The publicly traded social media giant and the real estate giant had been in discussion for the past year. But skeptics doubted Facebook would move forward with New York’s expansion amid the coronavirus crisis. Facebook’s Mark Zuckerberg himself took a bitter note when he predicted in May that half of his employees would be working from home within a few years.
It didn’t help matters when the deal dragged well beyond a hoped-for Memorial Day completion date.
Now that it’s done, Facebook’s pledge should put an end to the endless chatter that central office districts will never recover from the COVID pandemic.
CBRE tri-state CEO Mary Ann Tighe, who was not involved in Farley’s negotiations, called Vornado chairman Steven Roth and his company’s New York chairman David Greenbaum and leasing manager Glen Weiss of “heroes of our city today”.
She said: “Despite all the talk about working from home and the nonsense of devaluing big cities, one of the global tech giants has chosen to go long – in fact, in combination with Hudson Yards [where Facebook also has space], go longer – to New York and to work from work.
“It is proof, for those who always seem to need it, that our city remains a magnet for talent.”
The Farley Building is part of Vornado’s $ 2 billion investment in the Penn District, where it has 10 million square feet of space.
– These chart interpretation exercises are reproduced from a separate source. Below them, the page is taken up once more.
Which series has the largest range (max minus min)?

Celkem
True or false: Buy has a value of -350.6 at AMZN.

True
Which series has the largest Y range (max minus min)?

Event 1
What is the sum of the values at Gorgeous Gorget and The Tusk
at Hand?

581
The Beaux-Arts-style monument occupies the entire superblock demarcated by Eighth and Ninth Avenues between West 31st and 33rd Streets.
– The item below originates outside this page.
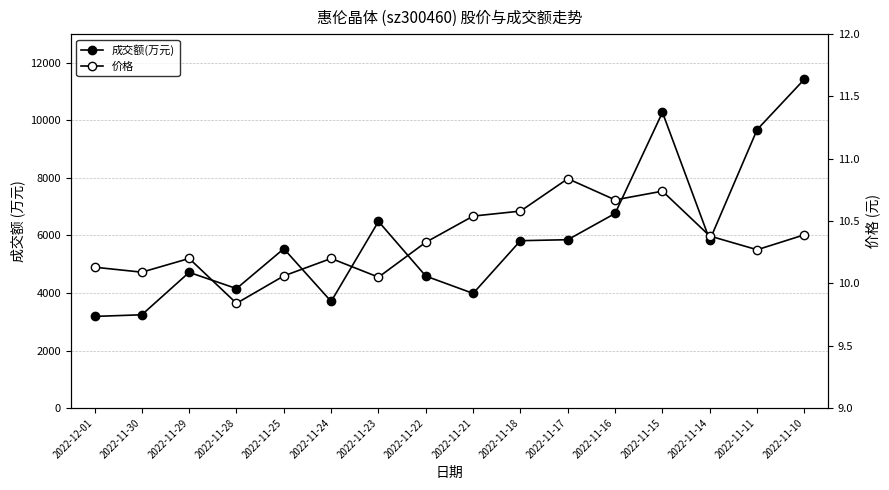

What is the label of the 16th point from the left?

2022-11-10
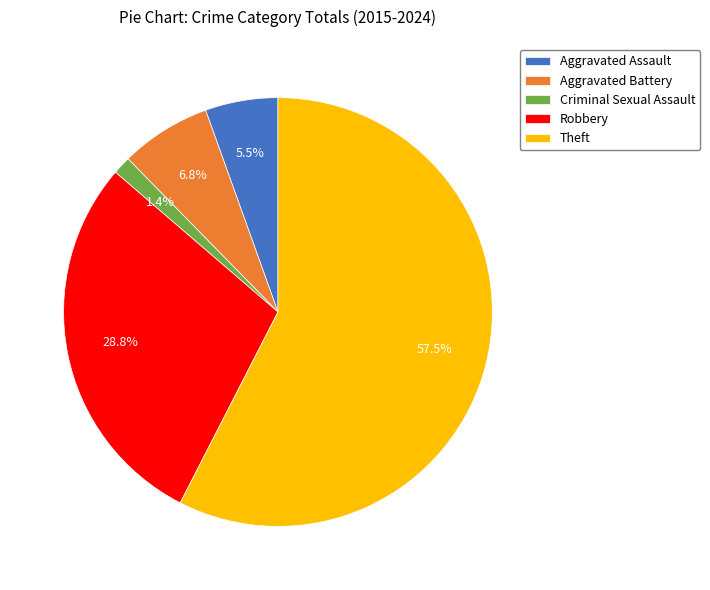

What is the majority slice?

Theft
In addition to the Facebook floors, the building will contain a new Moynihan train room as well as 120,000 square feet of store and restaurant space. The whole project is to be completed by the end of 2020.
Roth de Vornado said Facebook’s move “is yet another testament to New York’s extraordinary talent and strengthens New York’s position as the nation’s second-largest tech hub” after Silicon Valley.
Facebook vice president of real estate Robert Cookson said Facebook “will further strengthen our New York footprint.” The company also owns over 1.5 million square feet in the Hudson Yards of related companies and additional space at 770 Broadway in Vornado.
The Midtown office market has shown counterintuitive strength over the past two months despite a miserably slow second quarter.
Other significant recent transactions include AIG for 325,000 square feet at 1271 Sixth Ave., TikTok for 230,000 square feet at One Five One, formerly known as Four Times Square, and Raymond James for 160,000 square feet at 320 Park Ave.